--- The problem ---
Each record needs to be transcribed word for word, though without its pictures.
═════ Stored data
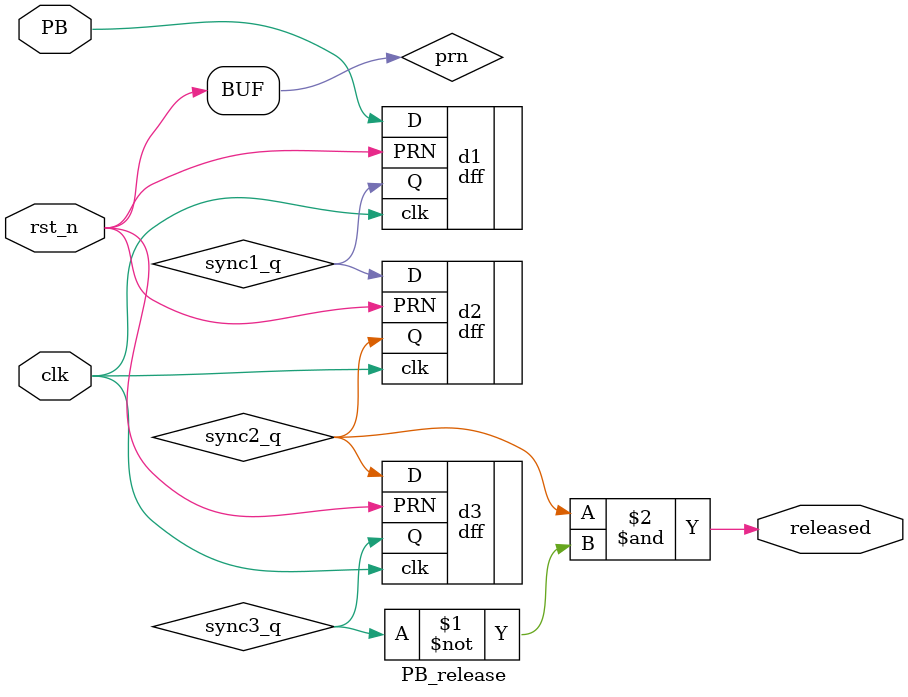
<source format=sv>
module PB_release (
    input  logic PB,
    input  logic clk,
    input  logic rst_n,
    output logic released
);

    logic sync1_q, sync2_q, sync3_q;
    logic prn;

    assign prn = rst_n; // rst_n as preset for DFFs

    // First synchronizing DFF
    dff d1 (
        .D(PB),
        .clk(clk),
        .Q(sync1_q),
        .PRN(prn)
    );

    // Second synchronizing DFF
    dff d2 (
        .D(sync1_q),
        .clk(clk),
        .Q(sync2_q),
        .PRN(prn)
    );

    // Third DFF for edge detection
    dff d3 (
        .D(sync2_q),
        .clk(clk),
        .Q(sync3_q),
        .PRN(prn)
    );

    // Rising edge detection
    assign released = sync2_q & ~sync3_q;

endmodule
</source>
══════════
--- Output for this exercise ---
<source format=sv>
module PB_release (
    input  logic PB,
    input  logic clk,
    input  logic rst_n,
    output logic released
);

    logic sync1_q, sync2_q, sync3_q;
    logic prn;

    assign prn = rst_n; // rst_n as preset for DFFs

    // First synchronizing DFF
    dff d1 (
        .D(PB),
        .clk(clk),
        .Q(sync1_q),
        .PRN(prn)
    );

    // Second synchronizing DFF
    dff d2 (
        .D(sync1_q),
        .clk(clk),
        .Q(sync2_q),
        .PRN(prn)
    );

    // Third DFF for edge detection
    dff d3 (
        .D(sync2_q),
        .clk(clk),
        .Q(sync3_q),
        .PRN(prn)
    );

    // Rising edge detection
    assign released = sync2_q & ~sync3_q;

endmodule
</source>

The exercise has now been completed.